• [TEXTO DO EXERCÍCIO]:
● ● ● ● ● ● ●

Muitos ainda acreditam que o abandono do lar é um conceito jurídico utilizado como fundamentação dentro da discussão de culpa pelo fim do relacionamento afetivo. Como se a culpa fosse um elemento capaz de conduzir a aplicação da lei no que diz respeito à partilha de bens. Aqui, importante frisar, não se trata da culpa prevista no âmbito criminal, mas, sim, da culpa pelo fim do relacionamento e os fundamentos para este fato.
Assim, juridicamente, após o reconhecimento do divórcio como direito potestativo (basta que apenas um dos cônjuges manifeste seu desejo para que seja decretado, sem a necessidade de citação/intimação do outro ou até mesmo apresentação de "defesa") encerrou-se todas as questões derivadas da discussão de culpa pelo fim de relacionamento, e as possíveis sanções que eram aplicadas quando constatadas a culpabilidade de um dos cônjuges/companheiros, dentre elas, o abandono do lar e a traição.
Porém, cabe ressaltar que são muito comuns as situações em que o divórcio é postergado por ameaçadas de um dos cônjuges, que se nega a sair do lar e, ao mesmo tempo, afirma que, se o outro sair, caracterizado estará o abandono de lar e a perda dos direitos decorrentes do fim da relação conjugal.

● ● ● ● ● ● ●

• [DADOS FORNECIDOS]:

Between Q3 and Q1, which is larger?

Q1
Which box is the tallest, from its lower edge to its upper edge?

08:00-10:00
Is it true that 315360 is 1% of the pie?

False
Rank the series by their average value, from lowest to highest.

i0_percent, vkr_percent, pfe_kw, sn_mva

● ● ● ● ● ● ●

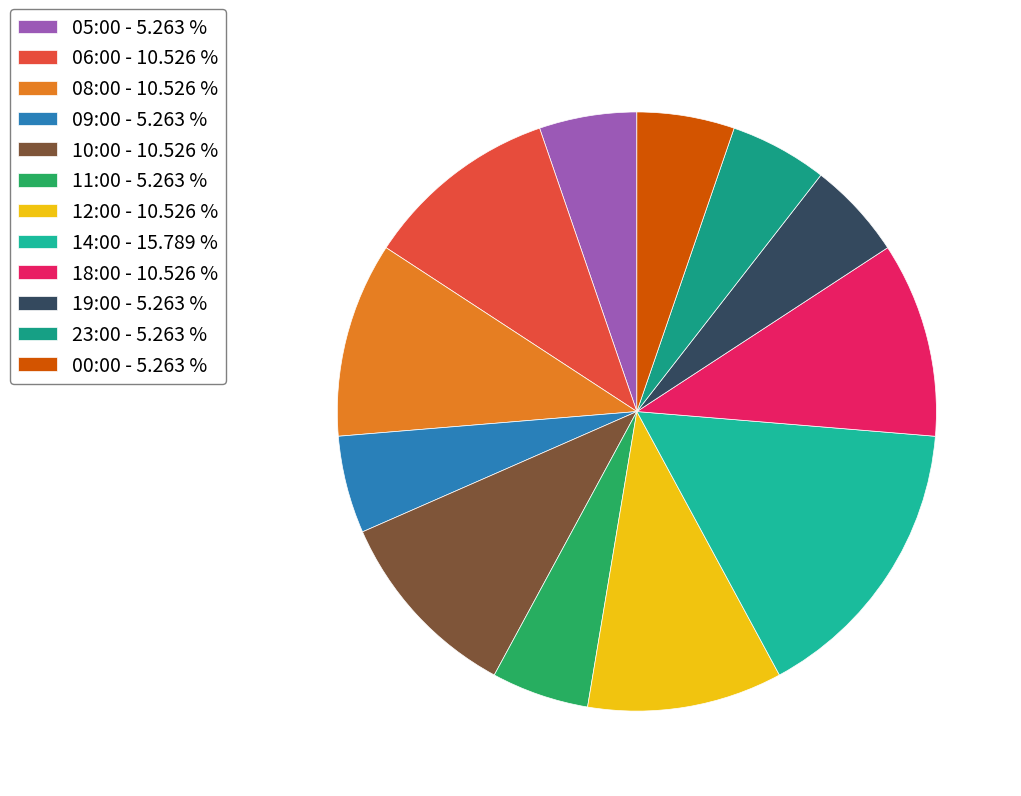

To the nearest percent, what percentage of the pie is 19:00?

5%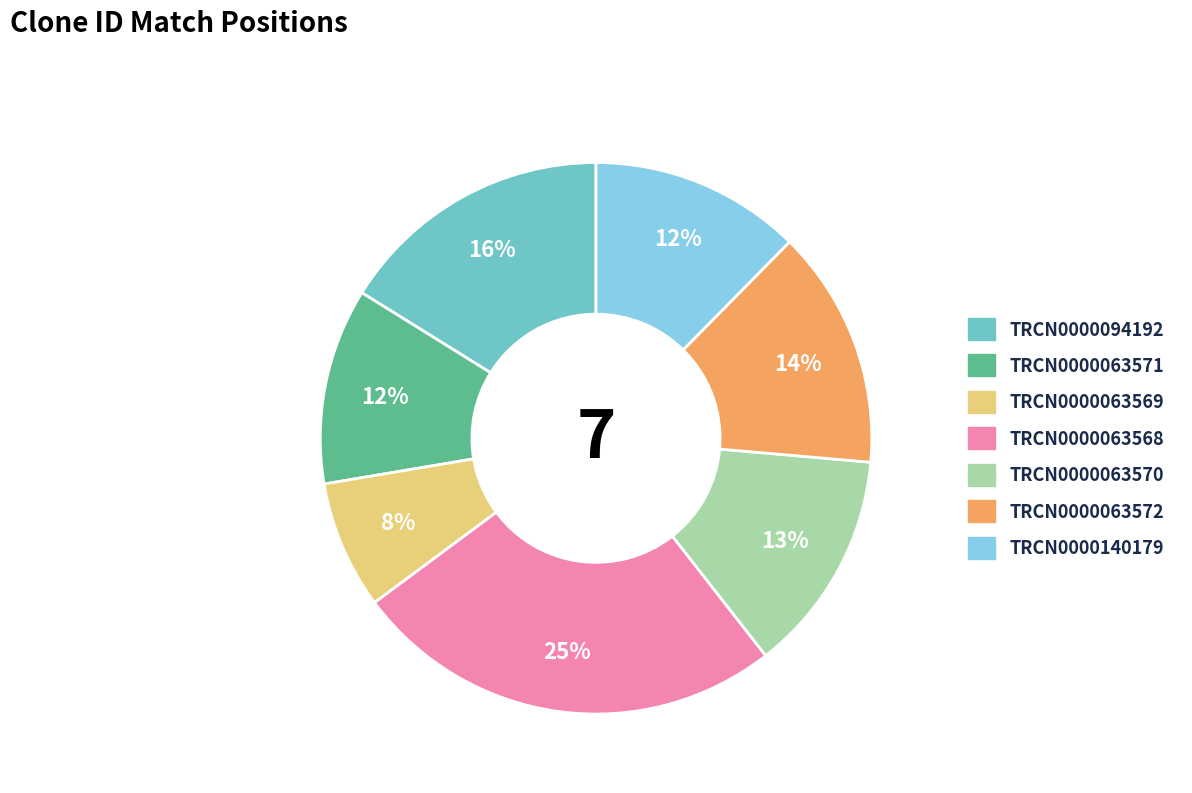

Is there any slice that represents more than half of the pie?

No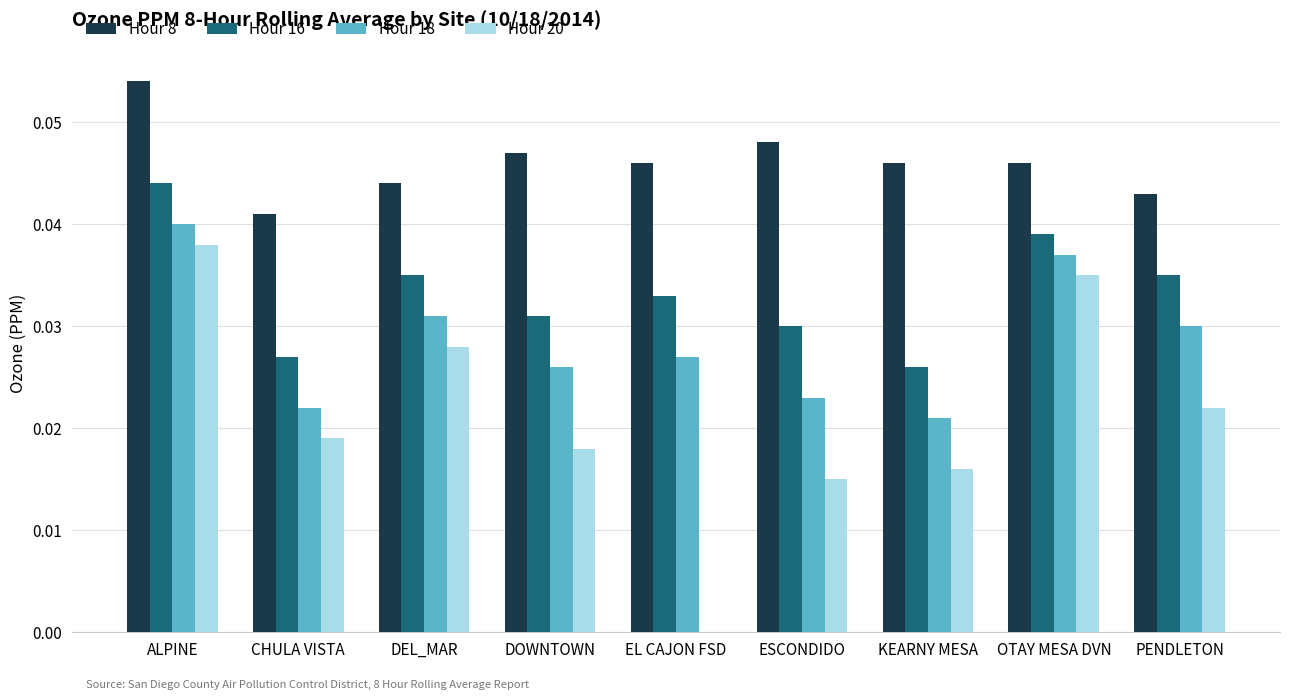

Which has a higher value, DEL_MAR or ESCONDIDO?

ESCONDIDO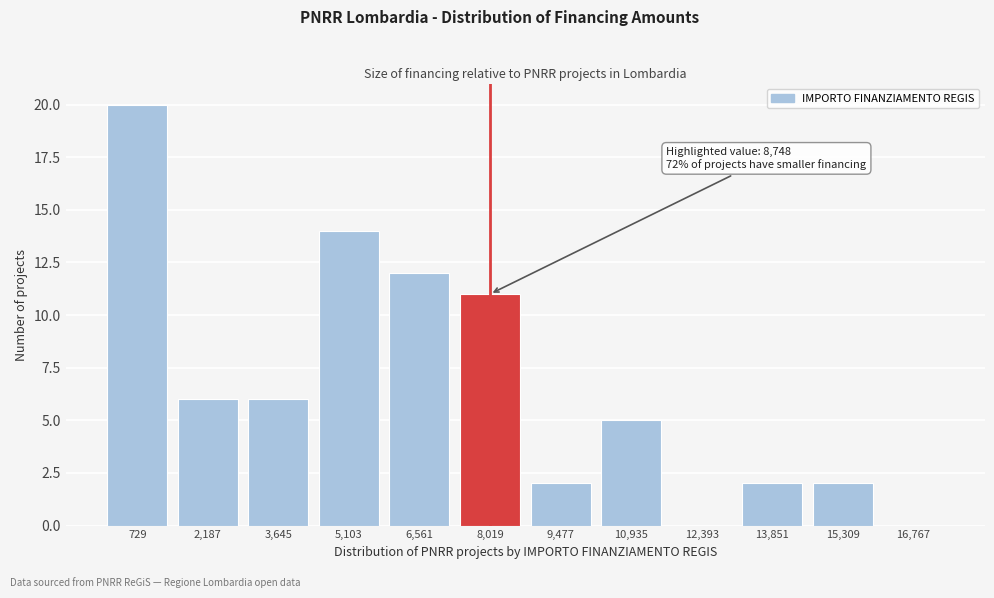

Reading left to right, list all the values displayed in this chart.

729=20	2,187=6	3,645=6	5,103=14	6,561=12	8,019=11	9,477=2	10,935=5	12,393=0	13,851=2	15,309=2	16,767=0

● ● ● ● ● ● ●

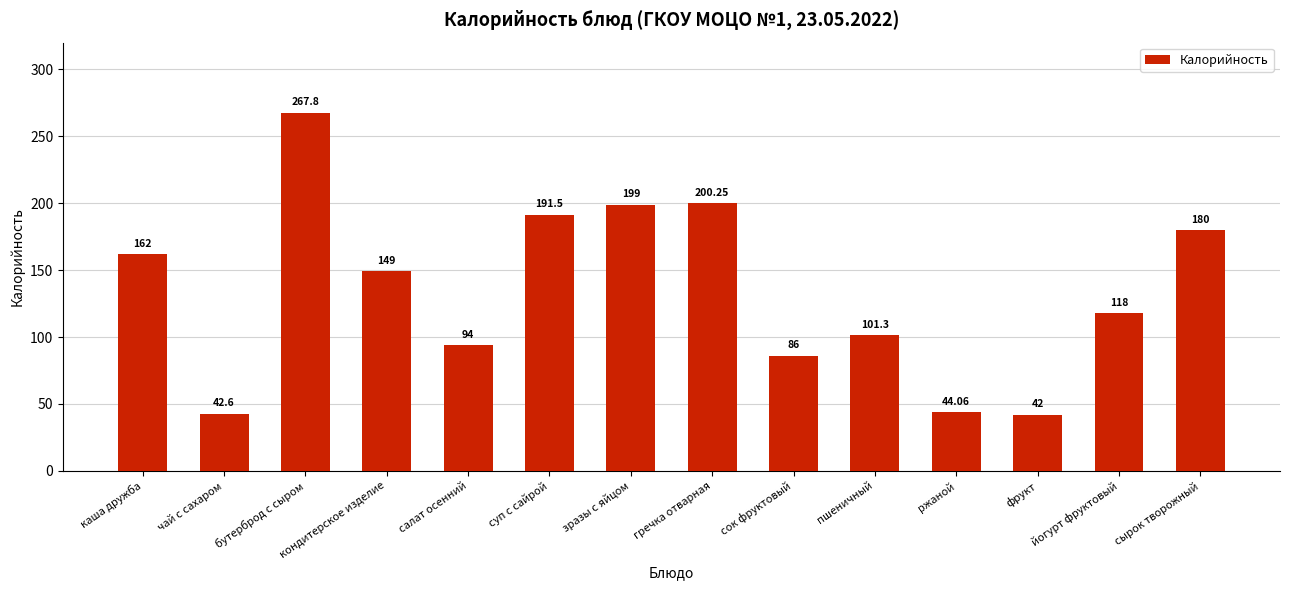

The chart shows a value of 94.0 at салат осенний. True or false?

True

● ● ● ● ● ● ●

• [TAREFAS OBRIGATÓRIAS]:
[1] Transcreva, do texto sobre abandono do lar, o trecho que começa em "Muitos ainda acreditam" e termina em "para este fato.".
[2] No texto sobre abandono do lar, o que basta para que o divórcio seja decretado como direito potestativo?
[3] Dê continuidade ao texto sobre abandono do lar a partir do ponto em que ele termina.

• [RESULTADOS ESPERADOS]:
[1]
Muitos ainda acreditam que o abandono do lar é um conceito jurídico utilizado como fundamentação dentro da discussão de culpa pelo fim do relacionamento afetivo. Como se a culpa fosse um elemento capaz de conduzir a aplicação da lei no que diz respeito à partilha de bens. Aqui, importante frisar, não se trata da culpa prevista no âmbito criminal, mas, sim, da culpa pelo fim do relacionamento e os fundamentos para este fato.

[2] Basta que apenas um dos cônjuges manifeste seu desejo.

[3]
Contudo, apesar de não ter mais efeitos com relação ao divórcio, o abandono de lar é ainda importante para fins de Direito Civil, mais especialmente no que concerne à questão imobiliária: o usucapião familiar, conforme artigo 1.240-A do Código Civil, que afirma:
"Art. 1.240-A. Aquele que exercer, por 2 (dois) anos ininterruptamente e sem oposição, posse direta, com exclusividade, sobre imóvel urbano de até 250m² (duzentos e cinquenta metros quadrados) cuja propriedade dividia com ex-cônjuge ou ex-companheiro que abandonou o lar, utilizando-o para sua moradia ou de sua família, adquirir-lhe-á o domínio integral, desde que não seja proprietário de outro imóvel urbano ou rural."
Ressalta-se que o abandono tratado neste artigo é algo voluntário, que jamais poderá ser confundido com qualquer fundamento plausível para que a convivência entre os cônjuges seja encerrada. Abandono do lar é espécie, e abandono da família é gênero. Desta forma, o intuito do legislador foi diminuir a situação endêmica que atinge o Brasil pela enorme quantidade de pais que abandonam voluntariamente o lar, deixando a mulher sozinha com os filhos menores. Diante disso, o que normalmente acontece é o rompimento definitivo de laços, gerando o desamparo à família.
Neste sentido, o abandono do lar pode ser facilmente descaracterizado com algum registro, formal ou informal, de intenção ou desejo pelo fim da conjugalidade. Um simples registro ou formalização do interesse no divórcio pode descaracterizar o abandono do lar e, consequentemente, o usucapião familiar.
Conclui-se que a lei buscou punir, com a perda da propriedade, o indivíduo que age de maneira irresponsável diante do núcleo familiar. E, com isso, deixa de cumprir um dos fundamentos principais do nosso ordenamento jurídico, qual seja, o princípio da dignidade da pessoa humana.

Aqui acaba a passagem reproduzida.